The reason lies in chatbot design. AI chatbots are skilled to evaluate doable solutions to ensure the output is cheap, applicable and useful. This refinement step, generally known as “alignment,” is meant to make sure that the solutions align to or match what a human would like. And it’s this alignment step, in response to Jiang, that’s creating the homogeneity. The method favors protected, consensus-based responses and penalizes dangerous, unconventional ones. Originality will get stripped away. 

Jiang’s recommendation for college kids is to push themselves to transcend what the AI mannequin spits out. “The mannequin is definitely producing some good concepts, however it’s good to go the additional mile to be extra inventive than that,” mentioned Jiang.

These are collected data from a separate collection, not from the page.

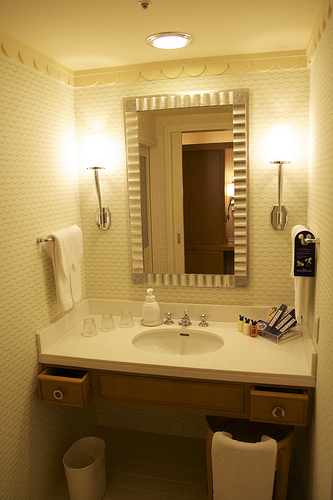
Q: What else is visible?
A: A sink.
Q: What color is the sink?
A: White.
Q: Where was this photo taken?
A: In a bathroom.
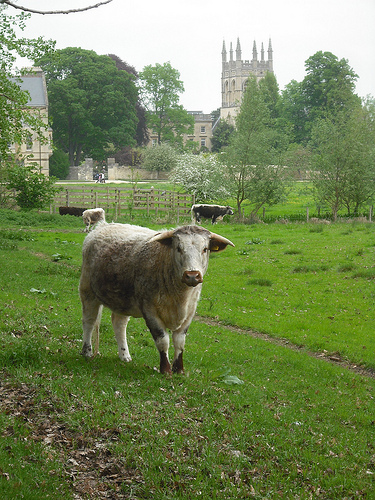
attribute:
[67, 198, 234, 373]
cow — white, brown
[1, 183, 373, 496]
pasture — grassy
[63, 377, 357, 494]
pasture — grassy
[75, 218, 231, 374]
cow — grassy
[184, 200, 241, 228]
cow — black, white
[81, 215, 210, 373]
cow — white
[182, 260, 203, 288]
nose — brown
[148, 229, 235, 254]
horns — white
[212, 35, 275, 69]
spires — top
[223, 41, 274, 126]
tower —  bell 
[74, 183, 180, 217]
fence — stone 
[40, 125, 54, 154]
window — bowed 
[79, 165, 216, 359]
cow — white cow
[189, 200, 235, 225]
cow — brown, black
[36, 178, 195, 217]
fence — wood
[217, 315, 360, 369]
path — dirt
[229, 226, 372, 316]
grass — green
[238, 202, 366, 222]
fence — wood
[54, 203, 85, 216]
cows — brown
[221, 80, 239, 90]
openings — arched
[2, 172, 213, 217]
fencing — wooden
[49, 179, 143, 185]
walkway — far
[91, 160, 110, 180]
entry — gated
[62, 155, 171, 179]
wall — stone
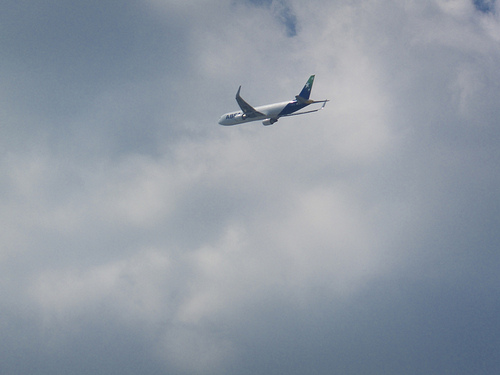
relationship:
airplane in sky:
[218, 73, 330, 126] [2, 1, 499, 373]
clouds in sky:
[0, 0, 499, 374] [2, 1, 499, 373]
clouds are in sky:
[0, 0, 499, 374] [2, 1, 499, 373]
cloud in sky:
[319, 227, 473, 337] [2, 1, 499, 373]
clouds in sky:
[76, 160, 391, 293] [2, 1, 499, 373]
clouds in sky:
[313, 20, 464, 150] [2, 1, 499, 373]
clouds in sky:
[186, 127, 328, 237] [36, 12, 480, 359]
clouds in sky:
[342, 49, 467, 203] [2, 1, 499, 373]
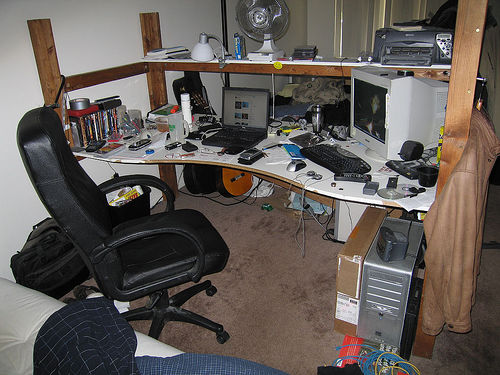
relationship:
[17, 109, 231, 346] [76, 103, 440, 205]
chair near desk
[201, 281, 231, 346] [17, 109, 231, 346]
wheels on chair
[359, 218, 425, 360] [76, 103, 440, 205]
computer tower under desk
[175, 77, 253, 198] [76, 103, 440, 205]
guitar behind desk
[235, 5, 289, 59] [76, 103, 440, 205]
fan on desk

For Jiang’s former professor Maxwell, the research confirmed what he had suspected. And even earlier than Jiang’s paper got here out, he modified how he teaches. He now not depends on on-line exams. As a substitute, he now asks college students to be taught an idea and current it to different college students or create a video tutorial. 

Outwitting the AI hive thoughts requires some post-modern creativity.

Contact workers author Jill Barshay at 212-678-3595, jillbarshay.35 on Sign, or barshay@hechingerreport.org.

This story about related AI solutions was produced by The Hechinger Report, a nonprofit, unbiased information group that covers schooling. Join Proof Factors and different Hechinger newsletters.